Many models support a JSON mode that constrains output to valid JSON. This reduces parsing errors and ensures structured data regardless of prompt phrasing.

JSON mode is activated differently depending on your inference stack:

Ollama:

curl -X POST http://localhost:11434/api/generate \
  -d '{"model": "llama3.1", "prompt": "...", "format": "json"}'

LM Studio: Enable JSON mode in the chat settings, or use the API:

curl -X POST http://localhost:1234/v1/chat/completions \
  -H "Content-Type: application/json" \
  -d '{"messages": [{"role": "user", "content": "..."}], "response_format": {"type": "json_object"}}'

llama.cpp server:

curl -X POST http://localhost:8080/completion \
  -d '{"prompt": "...", "json_schema": {"type": "object", "properties": {"sentiment": {"type": "string"}}}}'

JSON mode does not enforce your schema—it only ensures the output is parseable JSON. You still need to specify what fields you want:

Return valid JSON with these fields:
- sentiment: "positive" | "negative" | "neutral"
- confidence: number between 0 and 1
- reason: one sentence explaining the classification

Input: [text]

Without field specification, JSON mode produces syntactically valid but semantically wrong output.

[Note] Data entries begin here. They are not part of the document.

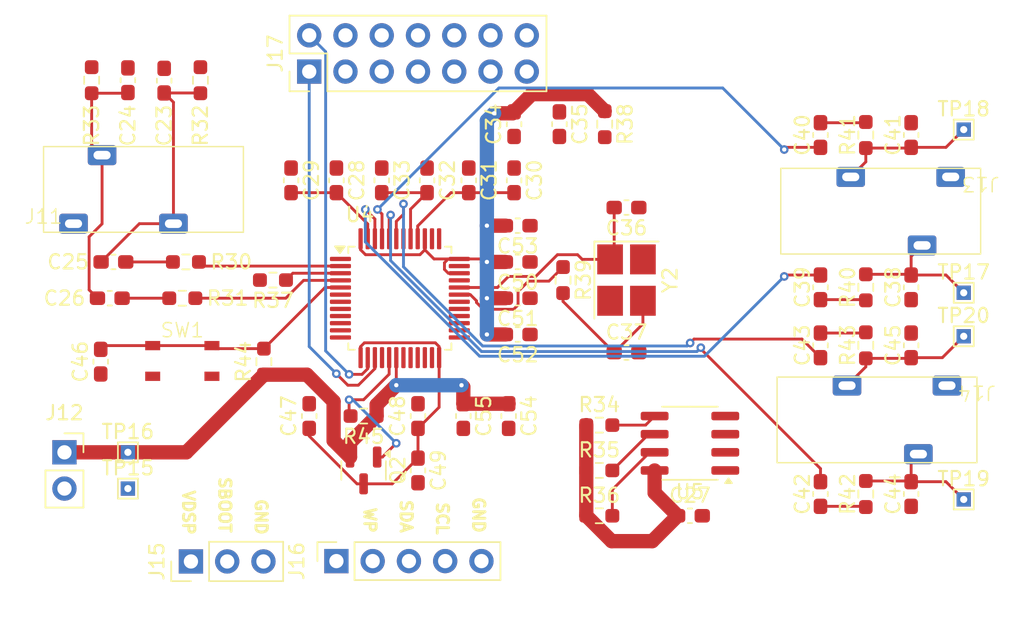
<source format=kicad_pcb>
(kicad_pcb
	(version 20241229)
	(generator "pcbnew")
	(generator_version "9.0")
	(general
		(thickness 1.6)
		(legacy_teardrops no)
	)
	(paper "A4")
	(layers
		(0 "F.Cu" signal)
		(2 "B.Cu" signal)
		(9 "F.Adhes" user "F.Adhesive")
		(11 "B.Adhes" user "B.Adhesive")
		(13 "F.Paste" user)
		(15 "B.Paste" user)
		(5 "F.SilkS" user "F.Silkscreen")
		(7 "B.SilkS" user "B.Silkscreen")
		(1 "F.Mask" user)
		(3 "B.Mask" user)
		(17 "Dwgs.User" user "User.Drawings")
		(19 "Cmts.User" user "User.Comments")
		(21 "Eco1.User" user "User.Eco1")
		(23 "Eco2.User" user "User.Eco2")
		(25 "Edge.Cuts" user)
		(27 "Margin" user)
		(31 "F.CrtYd" user "F.Courtyard")
		(29 "B.CrtYd" user "B.Courtyard")
		(35 "F.Fab" user)
		(33 "B.Fab" user)
		(39 "User.1" user)
		(41 "User.2" user)
		(43 "User.3" user)
		(45 "User.4" user)
	)
	(setup
		(pad_to_mask_clearance 0)
		(allow_soldermask_bridges_in_footprints no)
		(tenting front back)
		(pcbplotparams
			(layerselection 0x00000000_00000000_55555555_5755f5ff)
			(plot_on_all_layers_selection 0x00000000_00000000_00000000_00000000)
			(disableapertmacros no)
			(usegerberextensions no)
			(usegerberattributes yes)
			(usegerberadvancedattributes yes)
			(creategerberjobfile yes)
			(dashed_line_dash_ratio 12.000000)
			(dashed_line_gap_ratio 3.000000)
			(svgprecision 4)
			(plotframeref no)
			(mode 1)
			(useauxorigin no)
			(hpglpennumber 1)
			(hpglpenspeed 20)
			(hpglpendiameter 15.000000)
			(pdf_front_fp_property_popups yes)
			(pdf_back_fp_property_popups yes)
			(pdf_metadata yes)
			(pdf_single_document no)
			(dxfpolygonmode yes)
			(dxfimperialunits yes)
			(dxfusepcbnewfont yes)
			(psnegative no)
			(psa4output no)
			(plot_black_and_white yes)
			(sketchpadsonfab no)
			(plotpadnumbers no)
			(hidednponfab no)
			(sketchdnponfab yes)
			(crossoutdnponfab yes)
			(subtractmaskfromsilk no)
			(outputformat 1)
			(mirror no)
			(drillshape 0)
			(scaleselection 1)
			(outputdirectory "fabrication/")
		)
	)
	(net 0 "")
	(net 1 "GND")
	(net 2 "/DSP_IN_LEFT")
	(net 3 "/DSP_IN_RIGHT")
	(net 4 "/FILTA")
	(net 5 "/CM")
	(net 6 "/FILTD")
	(net 7 "/PLL_LF")
	(net 8 "+3.3V")
	(net 9 "/MCLKI")
	(net 10 "/OUT1_RIGHT")
	(net 11 "/VOUT0")
	(net 12 "/VOUT1")
	(net 13 "/OUT1_LEFT")
	(net 14 "/VOUT2")
	(net 15 "/VOUT3")
	(net 16 "/OUT2_RIGHT")
	(net 17 "/OUT2_LEFT")
	(net 18 "/DSP_RST")
	(net 19 "/DVDD")
	(net 20 "/SBOOT")
	(net 21 "/DSP_WP")
	(net 22 "/DSP_SCL")
	(net 23 "/DSP_SDA")
	(net 24 "/MP10")
	(net 25 "/MP11")
	(net 26 "/MP3")
	(net 27 "/MP9")
	(net 28 "/MP4")
	(net 29 "/MP5")
	(net 30 "/MP6")
	(net 31 "/MP0")
	(net 32 "/MP8")
	(net 33 "/MP1")
	(net 34 "/MP7")
	(net 35 "/MP2")
	(net 36 "/VDRIVE")
	(net 37 "/ADC0")
	(net 38 "/ADC1")
	(net 39 "/ADC_RES")
	(net 40 "/OSCO")
	(net 41 "Net-(C25-Pad1)")
	(net 42 "Net-(C26-Pad1)")
	(net 43 "V_DSP")
	(net 44 "Net-(C35-Pad1)")
	(net 45 "Net-(C37-Pad1)")
	(net 46 "Net-(C39-Pad1)")
	(net 47 "Net-(C40-Pad1)")
	(net 48 "Net-(C42-Pad1)")
	(net 49 "Net-(C43-Pad1)")
	(footprint "Resistor_SMD:R_0603_1608Metric_Pad0.98x0.95mm_HandSolder" (layer "F.Cu") (at 205.359 94.742 -90))
	(footprint "Resistor_SMD:R_0603_1608Metric_Pad0.98x0.95mm_HandSolder" (layer "F.Cu") (at 184.15 90.17 -90))
	(footprint "Capacitor_SMD:C_0603_1608Metric_Pad1.08x0.95mm_HandSolder" (layer "F.Cu") (at 180.34 99.695 -90))
	(footprint "Capacitor_SMD:C_0603_1608Metric_Pad1.08x0.95mm_HandSolder" (layer "F.Cu") (at 188.595 95.25))
	(footprint "Capacitor_SMD:C_0603_1608Metric_Pad1.08x0.95mm_HandSolder" (layer "F.Cu") (at 180.975 88.9 180))
	(footprint "Resistor_SMD:R_0603_1608Metric_Pad0.98x0.95mm_HandSolder" (layer "F.Cu") (at 158.75 76.17 90))
	(footprint "Capacitor_SMD:C_0603_1608Metric_Pad1.08x0.95mm_HandSolder" (layer "F.Cu") (at 168.275 83.185 -90))
	(footprint "TestPoint:TestPoint_THTPad_1.0x1.0mm_Drill0.5mm" (layer "F.Cu") (at 212.217 79.629))
	(footprint "Resistor_SMD:R_0603_1608Metric_Pad0.98x0.95mm_HandSolder" (layer "F.Cu") (at 186.69 106.68))
	(footprint "Capacitor_SMD:C_0603_1608Metric_Pad1.08x0.95mm_HandSolder" (layer "F.Cu") (at 180.721 79.248 90))
	(footprint "Resistor_SMD:R_0603_1608Metric_Pad0.98x0.95mm_HandSolder" (layer "F.Cu") (at 157.48 91.44 180))
	(footprint "Resistor_SMD:R_0603_1608Metric_Pad0.98x0.95mm_HandSolder" (layer "F.Cu") (at 186.69 103.505))
	(footprint "TestPoint:TestPoint_THTPad_1.0x1.0mm_Drill0.5mm" (layer "F.Cu") (at 212.217 105.537))
	(footprint "Capacitor_SMD:C_0603_1608Metric_Pad1.08x0.95mm_HandSolder" (layer "F.Cu") (at 152.4 91.44 180))
	(footprint "Capacitor_SMD:C_0603_1608Metric_Pad1.08x0.95mm_HandSolder" (layer "F.Cu") (at 183.896 79.248 -90))
	(footprint "Connector_PinSocket_2.54mm:PinSocket_1x02_P2.54mm_Vertical" (layer "F.Cu") (at 149.225 102.235))
	(footprint "TestPoint:TestPoint_THTPad_1.0x1.0mm_Drill0.5mm" (layer "F.Cu") (at 153.67 102.235))
	(footprint "Capacitor_SMD:C_0603_1608Metric_Pad1.08x0.95mm_HandSolder" (layer "F.Cu") (at 180.975 91.44 180))
	(footprint "Capacitor_SMD:C_0603_1608Metric_Pad1.08x0.95mm_HandSolder" (layer "F.Cu") (at 166.37 99.695 90))
	(footprint "Capacitor_SMD:C_0603_1608Metric_Pad1.08x0.95mm_HandSolder" (layer "F.Cu") (at 202.184 80.01 -90))
	(footprint "Package_QFP:LQFP-48_7x7mm_P0.5mm" (layer "F.Cu") (at 172.72 91.44))
	(footprint "TS3425BA:TS3425BA" (layer "F.Cu") (at 157.48 95.885))
	(footprint "Resistor_SMD:R_0603_1608Metric_Pad0.98x0.95mm_HandSolder" (layer "F.Cu") (at 187.071 79.248 -90))
	(footprint "Package_TO_SOT_SMD:SOT-23" (layer "F.Cu") (at 170.18 103.505 -90))
	(footprint "Connector_PinSocket_2.54mm:PinSocket_1x05_P2.54mm_Vertical" (layer "F.Cu") (at 168.275 109.855 90))
	(footprint "Capacitor_SMD:C_0603_1608Metric_Pad1.08x0.95mm_HandSolder" (layer "F.Cu") (at 208.534 80.01 90))
	(footprint "Resistor_SMD:R_0603_1608Metric_Pad0.98x0.95mm_HandSolder" (layer "F.Cu") (at 186.69 100.33))
	(footprint "Capacitor_SMD:C_0603_1608Metric_Pad1.08x0.95mm_HandSolder" (layer "F.Cu") (at 173.99 99.695 90))
	(footprint "Capacitor_SMD:C_0603_1608Metric_Pad1.08x0.95mm_HandSolder" (layer "F.Cu") (at 193.04 106.68))
	(footprint "TestPoint:TestPoint_THTPad_1.0x1.0mm_Drill0.5mm" (layer "F.Cu") (at 153.67 104.775))
	(footprint "Resistor_SMD:R_0603_1608Metric_Pad0.98x0.95mm_HandSolder" (layer "F.Cu") (at 170.18 99.695 180))
	(footprint "Capacitor_SMD:C_0603_1608Metric_Pad1.08x0.95mm_HandSolder" (layer "F.Cu") (at 202.184 90.678 90))
	(footprint "XKB_PJ-3200:XKB_PJ-3200" (layer "F.Cu") (at 147.76 86.22))
	(footprint "Capacitor_SMD:C_0603_1608Metric_Pad1.08x0.95mm_HandSolder" (layer "F.Cu") (at 208.534 105.156 -90))
	(footprint "Capacitor_SMD:C_0603_1608Metric_Pad1.08x0.95mm_HandSolder" (layer "F.Cu") (at 202.184 94.742 -90))
	(footprint "Capacitor_SMD:C_0603_1608Metric_Pad1.08x0.95mm_HandSolder" (layer "F.Cu") (at 153.67 76.17 -90))
	(footprint "Connector_PinHeader_2.54mm:PinHeader_2x07_P2.54mm_Vertical" (layer "F.Cu") (at 166.37 75.565 90))
	(footprint "Capacitor_SMD:C_0603_1608Metric_Pad1.08x0.95mm_HandSolder" (layer "F.Cu") (at 156.21 76.2 -90))
	(footprint "Crystal:Crystal_SMD_3225-4Pin_3.2x2.5mm_HandSoldering" (layer "F.Cu") (at 188.595 90.17 -90))
	(footprint "Capacitor_SMD:C_0603_1608Metric_Pad1.08x0.95mm_HandSolder" (layer "F.Cu") (at 174.625 83.185 -90))
	(footprint "Capacitor_SMD:C_0603_1608Metric_Pad1.08x0.95mm_HandSolder" (layer "F.Cu") (at 171.45 83.185 -90))
	(footprint "Resistor_SMD:R_0603_1608Metric_Pad0.98x0.95mm_HandSolder" (layer "F.Cu") (at 205.359 80.01 -90))
	(footprint "Package_SO:SOIC-8_3.9x4.9mm_P1.27mm" (layer "F.Cu") (at 193.04 101.6 180))
	(footprint "Capacitor_SMD:C_0603_1608Metric_Pad1.08x0.95mm_HandSolder"
		(layer "F.Cu")
		(uuid "a96bfd21-c8f7-4d7d-bde2-22f32baed1ae")
		(at 208.534 90.678 -90)
		(descr "Capacitor SMD 0603 (1608 Metric), square (rectangular) end terminal, IPC-7351 nominal with elongated pad for handsoldering. (Body size source: IPC-SM-782 page 76, https://www.pcb-3d.com/wordpress/wp-content/uploads/ipc-sm-782a_amendment_1_and_2.pdf), generated with kicad-footprint-generator")
		(tags "capacitor handsolder")
		(property "Reference" "C38"
			(at 0 1.27 90)
			(layer "F.SilkS")
			(uuid "c36ca4ef-64a1-4e8f-aca3-f10b636f0598")
			(effects
				(font
					(size 1 1)
					(thickness 0.15)
				)
			)
		)
		(property "Value" "5.6nF"
			(at 0 1.43 90)
			(layer "F.Fab")
			(uuid "85eb8953-561b-47a3-8211-98f962623ad5")
			(effects
				(font
					(size 1 1)
					(thickness 0.15)
				)
			)
		)
		(property "Datasheet" ""
			(at 0 0 90)
			(layer "F.Fab")
			(hide yes)
			(uuid "f5483048-1c0a-44ce-8d83-792a3a9b6c7d")
			(effects
				(font
					(size 1.27 1.27)
					(thickness 0.15)
				)
			)
		)
		(property "Description" "Unpolarized capacitor, small symbol"
			(at 0 0 90)
			(layer "F.Fab")
			(hide yes)
			(uuid "874ef769-d599-456c-929a-56de8b38f16c")
			(effects
				(font
					(size 1.27 1.27)
					(thickness 0.15)
				)
			)
		)
		(property ki_fp_filters "C_*")
		(path "/5e31c7ef-11cc-4616-bf29-d5eaa02561c4")
		(sheetname "/")
		(sheetfile "ADAU1701-DSP.kicad_sch")
		(attr smd)
		(fp_line
			(start -0.146267 0.51)
			(end 0.146267 0.51)
			(stroke
				(width 0.12)
				(type solid)
			)
			(layer "F.SilkS")
			(uuid "fe5f42b7-29aa-444b-8521-18743ab7
... [131789 chars truncated]
</source>
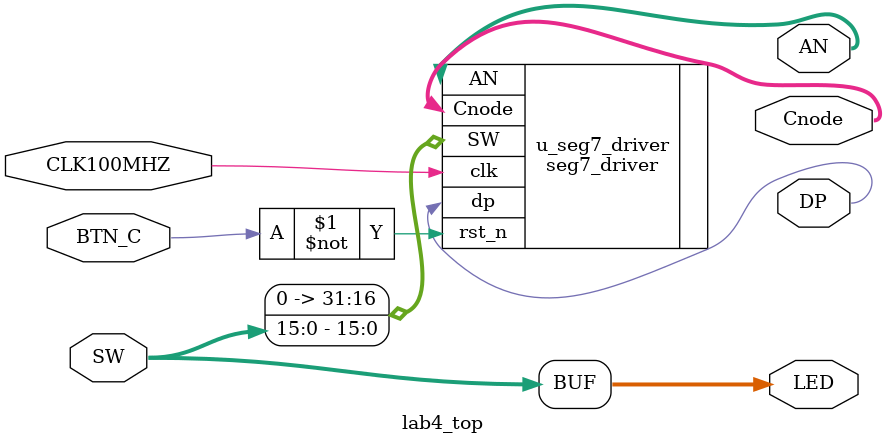
<source format=v>
`timescale 1ns/1ps
module lab4_top
(
    input  wire        CLK100MHZ,   // 100 MHz system clock (pin: "clk")
    input  wire        BTN_C,       // central push-button, active-high
    input  wire [15:0] SW,          // slide switches
    output wire [15:0] LED,         // on-board LEDs
    output wire [6:0]  Cnode,       // 7-segment cathodes (active-low)
    output wire        DP,          // decimal point (active-low, off here)
    output wire [7:0]  AN           // digit anodes (active-low)
);

    // Drive on-board LEDs
    assign LED = SW;        // Simple mirror

    // 7-segment driver instance
    seg7_driver u_seg7_driver
    (
        .clk   (CLK100MHZ),
        .rst_n (~BTN_C),                 // convert to *active-low* async reset
        .SW    ({16'h0000, SW}),         // upper 16 bits are zero
        .Cnode (Cnode),
        .dp    (DP),
        .AN    (AN)
    );

endmodule

</source>
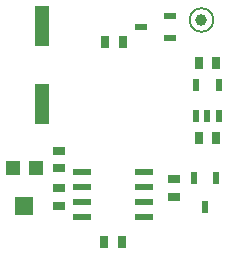
<source format=gbr>
%TF.GenerationSoftware,KiCad,Pcbnew,(6.0.2)*%
%TF.CreationDate,2022-05-16T11:26:32+02:00*%
%TF.ProjectId,Pir_movement_sensor,5069725f-6d6f-4766-956d-656e745f7365,rev?*%
%TF.SameCoordinates,PX55d4a80PY7bfa480*%
%TF.FileFunction,Paste,Top*%
%TF.FilePolarity,Positive*%
%FSLAX46Y46*%
G04 Gerber Fmt 4.6, Leading zero omitted, Abs format (unit mm)*
G04 Created by KiCad (PCBNEW (6.0.2)) date 2022-05-16 11:26:32*
%MOMM*%
%LPD*%
G01*
G04 APERTURE LIST*
%ADD10C,0.200000*%
%ADD11C,1.000000*%
%ADD12R,1.000000X0.640000*%
%ADD13R,0.660000X1.000000*%
%ADD14R,1.000000X0.600000*%
%ADD15R,1.200000X3.400000*%
%ADD16R,1.550000X0.600000*%
%ADD17R,0.640000X1.000000*%
%ADD18R,0.600000X1.100000*%
%ADD19R,1.000000X0.660000*%
%ADD20R,1.200000X1.200000*%
%ADD21R,1.600000X1.500000*%
%ADD22R,0.600000X1.000000*%
G04 APERTURE END LIST*
D10*
%TO.C,FD1*%
X19500000Y26800000D02*
G75*
G03*
X19500000Y26800000I-1000000J0D01*
G01*
%TD*%
D11*
%TO.C,FD1*%
X18500000Y26800000D03*
%TD*%
D12*
%TO.C,R2*%
X16200000Y11825000D03*
X16200000Y13375000D03*
%TD*%
D13*
%TO.C,C2*%
X19730000Y23200000D03*
X18270000Y23200000D03*
%TD*%
%TO.C,C3*%
X10270000Y8000000D03*
X11730000Y8000000D03*
%TD*%
D14*
%TO.C,Q2*%
X15800000Y25250000D03*
X15800000Y27150000D03*
X13400000Y26200000D03*
%TD*%
D15*
%TO.C,C5*%
X5000000Y19700000D03*
X5000000Y26300000D03*
%TD*%
D13*
%TO.C,C1*%
X19730000Y16800000D03*
X18270000Y16800000D03*
%TD*%
D16*
%TO.C,U3*%
X13600000Y10095000D03*
X13600000Y11365000D03*
X13600000Y12635000D03*
X13600000Y13905000D03*
X8400000Y13905000D03*
X8400000Y12635000D03*
X8400000Y11365000D03*
X8400000Y10095000D03*
%TD*%
D17*
%TO.C,R4*%
X11875000Y24900000D03*
X10325000Y24900000D03*
%TD*%
D12*
%TO.C,R3*%
X6400000Y12575000D03*
X6400000Y11025000D03*
%TD*%
D18*
%TO.C,U2*%
X18050000Y18700000D03*
X19000000Y18700000D03*
X19950000Y18700000D03*
X19950000Y21300000D03*
X18050000Y21300000D03*
%TD*%
D19*
%TO.C,C4*%
X6400000Y14270000D03*
X6400000Y15730000D03*
%TD*%
D20*
%TO.C,R1*%
X4500000Y14300000D03*
D21*
X3500000Y11050000D03*
D20*
X2500000Y14300000D03*
%TD*%
D22*
%TO.C,Q1*%
X19750000Y13400000D03*
X17850000Y13400000D03*
X18800000Y11000000D03*
%TD*%
M02*

</source>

Common issues with JSON mode:

Schema drift: The model invents fields not in your spec
Type errors: Model outputs string where number is expected
Incomplete objects: Model truncates output mid-generation

To prevent schema drift, include a schema definition:

Return JSON matching this schema exactly. Do not add fields not in this schema:

{
  "type": "object",
  "properties": {
    "entities": {
      "type": "array",
      "items": {
        "type": "object",
        "properties": {
          "name": {"type": "string"},
          "type": {"enum": ["person", "organization", "location"]}
        },
        "required": ["name", "type"]
      }
    }
  },
  "required": ["entities"]
}

Local verification checkpoint

Run the smallest example from this chapter in a local workspace and record the package version, runtime, data path, and observed output. If the result depends on model size, vector count, CPU/GPU backend, or available memory, note that constraint beside the exercise so the lesson remains reproducible.